Does the hour, made famous through Eddy Merckx's famous record, mean anything anymore? Photo by Felix Lowe
Expert
2nd February, 2012
2
2633 Reads

For someone whose hopes were once crushed by a doping scandal, it’s perhaps treading a fine line asking Swiss entrepreneur Andy Rihs whether or not his lavish recruitment policy at BMC Racing amounts to a form of financial doping.

Already boasting a roster that included two former world champions in Alessandro Ballan and reigning Tour de France winner Cadel Evans, BMC swelled their ranks this winter with, amongst others, the arrival of yet another rainbow jersey in Thor Hushovd and cycling’s hottest property, the all-conquering Belgian Philippe Gilbert.

Now Rihs is a self-confessed football man. The owner of Swiss football team Young Boys Bern, Rihs appreciates the nuances of the term ‘financial doping’ when I pose him the question at the recent Tour Down Under.

It’s a charge often levelled against teams such as Manchester City and Chelsea by Arsenal manager Arsene Wenger, who complains of the absence of a level playing field when having to compete against opposition extravagantly (not to mention recklessly) bankrolled by rich Arab sheikhs or mysterious Russian oligarchs.

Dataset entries

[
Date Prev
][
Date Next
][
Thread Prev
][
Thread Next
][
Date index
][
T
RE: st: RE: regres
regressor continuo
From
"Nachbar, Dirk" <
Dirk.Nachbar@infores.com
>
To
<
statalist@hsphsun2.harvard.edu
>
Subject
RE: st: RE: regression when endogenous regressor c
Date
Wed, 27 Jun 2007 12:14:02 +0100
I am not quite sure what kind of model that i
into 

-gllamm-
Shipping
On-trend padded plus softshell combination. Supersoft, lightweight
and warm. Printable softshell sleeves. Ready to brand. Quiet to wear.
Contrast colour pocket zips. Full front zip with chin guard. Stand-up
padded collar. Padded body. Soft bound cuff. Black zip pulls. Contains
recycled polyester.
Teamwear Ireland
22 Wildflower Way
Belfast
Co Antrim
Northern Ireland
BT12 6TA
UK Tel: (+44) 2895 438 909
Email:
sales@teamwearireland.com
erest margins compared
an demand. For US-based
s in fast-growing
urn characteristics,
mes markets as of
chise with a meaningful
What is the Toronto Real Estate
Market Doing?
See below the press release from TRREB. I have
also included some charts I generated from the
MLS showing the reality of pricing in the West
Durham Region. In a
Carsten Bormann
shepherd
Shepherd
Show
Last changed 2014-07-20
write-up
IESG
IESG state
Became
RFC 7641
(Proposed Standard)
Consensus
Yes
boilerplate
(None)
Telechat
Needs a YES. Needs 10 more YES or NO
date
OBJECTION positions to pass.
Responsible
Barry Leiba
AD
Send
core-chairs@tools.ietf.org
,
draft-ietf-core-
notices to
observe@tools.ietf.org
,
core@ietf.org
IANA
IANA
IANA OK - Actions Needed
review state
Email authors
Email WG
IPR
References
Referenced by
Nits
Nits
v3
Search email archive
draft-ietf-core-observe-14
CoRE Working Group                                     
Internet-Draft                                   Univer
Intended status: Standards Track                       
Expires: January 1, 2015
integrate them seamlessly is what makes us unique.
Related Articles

...

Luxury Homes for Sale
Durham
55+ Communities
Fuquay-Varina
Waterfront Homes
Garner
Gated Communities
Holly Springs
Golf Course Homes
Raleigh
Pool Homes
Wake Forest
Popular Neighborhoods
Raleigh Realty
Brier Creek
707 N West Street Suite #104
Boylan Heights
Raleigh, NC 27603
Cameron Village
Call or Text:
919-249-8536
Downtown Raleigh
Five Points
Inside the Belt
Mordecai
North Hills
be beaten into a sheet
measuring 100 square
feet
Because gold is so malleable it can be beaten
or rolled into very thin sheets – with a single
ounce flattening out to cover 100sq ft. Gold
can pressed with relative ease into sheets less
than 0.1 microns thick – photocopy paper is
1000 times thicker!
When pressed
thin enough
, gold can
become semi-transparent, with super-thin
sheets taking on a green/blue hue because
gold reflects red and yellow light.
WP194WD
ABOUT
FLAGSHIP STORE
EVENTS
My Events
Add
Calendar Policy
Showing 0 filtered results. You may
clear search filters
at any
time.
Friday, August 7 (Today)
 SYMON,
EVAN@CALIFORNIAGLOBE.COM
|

▶ [Problems to solve]:
(a) According to the article on BMC Racing, which football team does Andy Rihs own?
(b) Continue the article on BMC Racing and Andy Rihs from the point where it stops.

▶ [Response list]:
(a) Young Boys Bern

(b)
“We have a big, big, big difference here,” stresses Rihs, one of Europe’s most successful businessmen and the man in charge of the Swiss Phonak team when Floyd Landis’s positive result for testosterone just days after winning the 2006 Tour de France saw the whole project implode.

“Cycling is poor whereas football is rich. BMC is a big team but our budget would be nothing for a soccer team. Soccer has TV coverage and gets a lot of income from it. But cycling has nothing. The money is so small.”

Where the European Champions League can pay out a total of €1.5bn to its participants, the total TV money in cycling is under €20m says Rihs, “and that goes to the organisers”.

“And so cycling relies on good sponsors,” he explains. And although a passionate cycling fan, as owner of BMC his interest in the team will always be primarily a commercial one.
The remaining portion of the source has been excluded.